▸ Objective
Write each line of the records as an item in a single numbered list, leaving out any blank lines.

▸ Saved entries
= = = =
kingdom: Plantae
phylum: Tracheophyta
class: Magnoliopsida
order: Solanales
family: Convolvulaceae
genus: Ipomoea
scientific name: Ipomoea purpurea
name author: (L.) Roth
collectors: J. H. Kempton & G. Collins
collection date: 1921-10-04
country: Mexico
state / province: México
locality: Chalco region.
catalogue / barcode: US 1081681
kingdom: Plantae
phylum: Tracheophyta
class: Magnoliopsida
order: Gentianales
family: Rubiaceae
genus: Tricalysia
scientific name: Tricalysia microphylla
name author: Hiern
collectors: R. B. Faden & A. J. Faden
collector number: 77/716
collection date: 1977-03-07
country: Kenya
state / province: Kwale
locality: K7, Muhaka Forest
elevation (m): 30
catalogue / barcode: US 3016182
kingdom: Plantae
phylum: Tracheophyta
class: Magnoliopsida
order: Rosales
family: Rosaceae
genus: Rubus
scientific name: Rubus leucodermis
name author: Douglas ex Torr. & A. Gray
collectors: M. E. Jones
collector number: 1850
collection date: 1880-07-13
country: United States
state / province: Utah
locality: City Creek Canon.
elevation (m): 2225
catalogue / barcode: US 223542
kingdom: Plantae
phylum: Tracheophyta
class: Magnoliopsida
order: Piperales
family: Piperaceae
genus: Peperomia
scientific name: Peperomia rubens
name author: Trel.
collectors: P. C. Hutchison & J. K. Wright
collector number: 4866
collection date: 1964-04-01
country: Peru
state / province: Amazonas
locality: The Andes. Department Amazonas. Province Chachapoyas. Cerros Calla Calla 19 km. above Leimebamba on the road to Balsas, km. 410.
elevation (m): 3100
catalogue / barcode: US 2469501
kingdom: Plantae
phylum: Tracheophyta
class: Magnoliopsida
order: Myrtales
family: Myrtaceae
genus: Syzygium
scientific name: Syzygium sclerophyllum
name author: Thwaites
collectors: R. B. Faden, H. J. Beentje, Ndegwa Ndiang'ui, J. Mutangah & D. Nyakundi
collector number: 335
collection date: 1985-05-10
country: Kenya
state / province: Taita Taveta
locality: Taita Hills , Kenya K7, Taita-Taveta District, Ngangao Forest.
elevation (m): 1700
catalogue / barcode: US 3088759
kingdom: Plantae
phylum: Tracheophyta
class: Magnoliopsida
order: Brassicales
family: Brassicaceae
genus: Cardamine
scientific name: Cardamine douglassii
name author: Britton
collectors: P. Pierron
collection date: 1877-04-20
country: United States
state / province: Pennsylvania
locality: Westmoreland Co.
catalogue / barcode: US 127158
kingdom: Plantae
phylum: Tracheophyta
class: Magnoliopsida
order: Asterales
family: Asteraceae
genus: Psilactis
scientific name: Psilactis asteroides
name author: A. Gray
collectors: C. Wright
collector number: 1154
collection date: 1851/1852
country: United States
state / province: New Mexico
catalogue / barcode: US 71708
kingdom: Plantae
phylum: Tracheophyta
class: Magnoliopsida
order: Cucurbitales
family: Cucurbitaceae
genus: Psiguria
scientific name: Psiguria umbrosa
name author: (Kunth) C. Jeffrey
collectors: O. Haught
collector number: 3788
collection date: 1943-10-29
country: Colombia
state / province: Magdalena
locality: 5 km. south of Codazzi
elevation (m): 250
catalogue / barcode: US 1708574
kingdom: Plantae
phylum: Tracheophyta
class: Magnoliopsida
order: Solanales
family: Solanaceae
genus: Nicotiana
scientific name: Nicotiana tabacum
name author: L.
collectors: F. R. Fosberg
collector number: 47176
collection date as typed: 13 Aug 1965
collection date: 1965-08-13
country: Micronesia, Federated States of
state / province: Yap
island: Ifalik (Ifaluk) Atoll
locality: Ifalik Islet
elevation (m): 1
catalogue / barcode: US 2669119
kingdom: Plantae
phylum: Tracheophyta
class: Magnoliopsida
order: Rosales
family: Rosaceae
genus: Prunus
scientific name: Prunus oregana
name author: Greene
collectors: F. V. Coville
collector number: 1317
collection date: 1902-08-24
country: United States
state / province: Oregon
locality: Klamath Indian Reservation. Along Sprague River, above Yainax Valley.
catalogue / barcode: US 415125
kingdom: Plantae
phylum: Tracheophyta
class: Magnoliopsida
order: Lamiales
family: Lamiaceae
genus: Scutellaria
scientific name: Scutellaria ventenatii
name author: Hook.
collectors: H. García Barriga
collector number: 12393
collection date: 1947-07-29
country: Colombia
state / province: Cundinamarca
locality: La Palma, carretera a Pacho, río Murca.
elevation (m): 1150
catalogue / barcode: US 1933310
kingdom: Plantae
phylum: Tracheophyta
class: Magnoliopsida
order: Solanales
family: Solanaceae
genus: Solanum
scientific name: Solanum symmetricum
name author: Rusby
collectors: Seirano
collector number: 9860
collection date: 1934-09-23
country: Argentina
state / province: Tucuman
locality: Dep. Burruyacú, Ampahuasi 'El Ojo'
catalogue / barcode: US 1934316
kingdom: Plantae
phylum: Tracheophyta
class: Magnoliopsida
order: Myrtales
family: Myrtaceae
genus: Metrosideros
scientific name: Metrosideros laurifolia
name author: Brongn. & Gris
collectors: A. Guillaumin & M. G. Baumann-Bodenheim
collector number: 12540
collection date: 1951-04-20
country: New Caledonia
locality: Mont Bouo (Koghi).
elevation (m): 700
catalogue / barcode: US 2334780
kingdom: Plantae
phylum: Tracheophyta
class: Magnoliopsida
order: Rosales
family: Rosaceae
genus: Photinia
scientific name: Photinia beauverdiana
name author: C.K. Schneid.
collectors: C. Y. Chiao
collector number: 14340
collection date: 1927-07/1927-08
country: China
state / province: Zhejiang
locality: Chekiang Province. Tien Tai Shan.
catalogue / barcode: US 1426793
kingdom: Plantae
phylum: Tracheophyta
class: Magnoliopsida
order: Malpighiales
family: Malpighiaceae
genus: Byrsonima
= = = =
▸ Answer to this exercise
1. kingdom: Plantae
2. phylum: Tracheophyta
3. class: Magnoliopsida
4. order: Solanales
5. family: Convolvulaceae
6. genus: Ipomoea
7. scientific name: Ipomoea purpurea
8. name author: (L.) Roth
9. collectors: J. H. Kempton & G. Collins
10. collection date: 1921-10-04
11. country: Mexico
12. state / province: México
13. locality: Chalco region.
14. catalogue / barcode: US 1081681
15. kingdom: Plantae
16. phylum: Tracheophyta
17. class: Magnoliopsida
18. order: Gentianales
19. family: Rubiaceae
20. genus: Tricalysia
21. scientific name: Tricalysia microphylla
22. name author: Hiern
23. collectors: R. B. Faden & A. J. Faden
24. collector number: 77/716
25. collection date: 1977-03-07
26. country: Kenya
27. state / province: Kwale
28. locality: K7, Muhaka Forest
29. elevation (m): 30
30. catalogue / barcode: US 3016182
31. kingdom: Plantae
32. phylum: Tracheophyta
33. class: Magnoliopsida
34. order: Rosales
35. family: Rosaceae
36. genus: Rubus
37. scientific name: Rubus leucodermis
38. name author: Douglas ex Torr. & A. Gray
39. collectors: M. E. Jones
40. collector number: 1850
41. collection date: 1880-07-13
42. country: United States
43. state / province: Utah
44. locality: City Creek Canon.
45. elevation (m): 2225
46. catalogue / barcode: US 223542
47. kingdom: Plantae
48. phylum: Tracheophyta
49. class: Magnoliopsida
50. order: Piperales
51. family: Piperaceae
52. genus: Peperomia
53. scientific name: Peperomia rubens
54. name author: Trel.
55. collectors: P. C. Hutchison & J. K. Wright
56. collector number: 4866
57. collection date: 1964-04-01
58. country: Peru
59. state / province: Amazonas
60. locality: The Andes. Department Amazonas. Province Chachapoyas. Cerros Calla Calla 19 km. above Leimebamba on the road to Balsas, km. 410.
61. elevation (m): 3100
62. catalogue / barcode: US 2469501
63. kingdom: Plantae
64. phylum: Tracheophyta
65. class: Magnoliopsida
66. order: Myrtales
67. family: Myrtaceae
68. genus: Syzygium
69. scientific name: Syzygium sclerophyllum
70. name author: Thwaites
71. collectors: R. B. Faden, H. J. Beentje, Ndegwa Ndiang'ui, J. Mutangah & D. Nyakundi
72. collector number: 335
73. collection date: 1985-05-10
74. country: Kenya
75. state / province: Taita Taveta
76. locality: Taita Hills , Kenya K7, Taita-Taveta District, Ngangao Forest.
77. elevation (m): 1700
78. catalogue / barcode: US 3088759
79. kingdom: Plantae
80. phylum: Tracheophyta
81. class: Magnoliopsida
82. order: Brassicales
83. family: Brassicaceae
84. genus: Cardamine
85. scientific name: Cardamine douglassii
86. name author: Britton
87. collectors: P. Pierron
88. collection date: 1877-04-20
89. country: United States
90. state / province: Pennsylvania
91. locality: Westmoreland Co.
92. catalogue / barcode: US 127158
93. kingdom: Plantae
94. phylum: Tracheophyta
95. class: Magnoliopsida
96. order: Asterales
97. family: Asteraceae
98. genus: Psilactis
99. scientific name: Psilactis asteroides
100. name author: A. Gray
101. collectors: C. Wright
102. collector number: 1154
103. collection date: 1851/1852
104. country: United States
105. state / province: New Mexico
106. catalogue / barcode: US 71708
107. kingdom: Plantae
108. phylum: Tracheophyta
109. class: Magnoliopsida
110. order: Cucurbitales
111. family: Cucurbitaceae
112. genus: Psiguria
113. scientific name: Psiguria umbrosa
114. name author: (Kunth) C. Jeffrey
115. collectors: O. Haught
116. collector number: 3788
117. collection date: 1943-10-29
118. country: Colombia
119. state / province: Magdalena
120. locality: 5 km. south of Codazzi
121. elevation (m): 250
122. catalogue / barcode: US 1708574
123. kingdom: Plantae
124. phylum: Tracheophyta
125. class: Magnoliopsida
126. order: Solanales
127. family: Solanaceae
128. genus: Nicotiana
129. scientific name: Nicotiana tabacum
130. name author: L.
131. collectors: F. R. Fosberg
132. collector number: 47176
133. collection date as typed: 13 Aug 1965
134. collection date: 1965-08-13
135. country: Micronesia, Federated States of
136. state / province: Yap
137. island: Ifalik (Ifaluk) Atoll
138. locality: Ifalik Islet
139. elevation (m): 1
140. catalogue / barcode: US 2669119
141. kingdom: Plantae
142. phylum: Tracheophyta
143. class: Magnoliopsida
144. order: Rosales
145. family: Rosaceae
146. genus: Prunus
147. scientific name: Prunus oregana
148. name author: Greene
149. collectors: F. V. Coville
150. collector number: 1317
151. collection date: 1902-08-24
152. country: United States
153. state / province: Oregon
154. locality: Klamath Indian Reservation. Along Sprague River, above Yainax Valley.
155. catalogue / barcode: US 415125
156. kingdom: Plantae
157. phylum: Tracheophyta
158. class: Magnoliopsida
159. order: Lamiales
160. family: Lamiaceae
161. genus: Scutellaria
162. scientific name: Scutellaria ventenatii
163. name author: Hook.
164. collectors: H. García Barriga
165. collector number: 12393
166. collection date: 1947-07-29
167. country: Colombia
168. state / province: Cundinamarca
169. locality: La Palma, carretera a Pacho, río Murca.
170. elevation (m): 1150
171. catalogue / barcode: US 1933310
172. kingdom: Plantae
173. phylum: Tracheophyta
174. class: Magnoliopsida
175. order: Solanales
176. family: Solanaceae
177. genus: Solanum
178. scientific name: Solanum symmetricum
179. name author: Rusby
180. collectors: Seirano
181. collector number: 9860
182. collection date: 1934-09-23
183. country: Argentina
184. state / province: Tucuman
185. locality: Dep. Burruyacú, Ampahuasi 'El Ojo'
186. catalogue / barcode: US 1934316
187. kingdom: Plantae
188. phylum: Tracheophyta
189. class: Magnoliopsida
190. order: Myrtales
191. family: Myrtaceae
192. genus: Metrosideros
193. scientific name: Metrosideros laurifolia
194. name author: Brongn. & Gris
195. collectors: A. Guillaumin & M. G. Baumann-Bodenheim
196. collector number: 12540
197. collection date: 1951-04-20
198. country: New Caledonia
199. locality: Mont Bouo (Koghi).
200. elevation (m): 700
201. catalogue / barcode: US 2334780
202. kingdom: Plantae
203. phylum: Tracheophyta
204. class: Magnoliopsida
205. order: Rosales
206. family: Rosaceae
207. genus: Photinia
208. scientific name: Photinia beauverdiana
209. name author: C.K. Schneid.
210. collectors: C. Y. Chiao
211. collector number: 14340
212. collection date: 1927-07/1927-08
213. country: China
214. state / province: Zhejiang
215. locality: Chekiang Province. Tien Tai Shan.
216. catalogue / barcode: US 1426793
217. kingdom: Plantae
218. phylum: Tracheophyta
219. class: Magnoliopsida
220. order: Malpighiales
221. family: Malpighiaceae
222. genus: Byrsonima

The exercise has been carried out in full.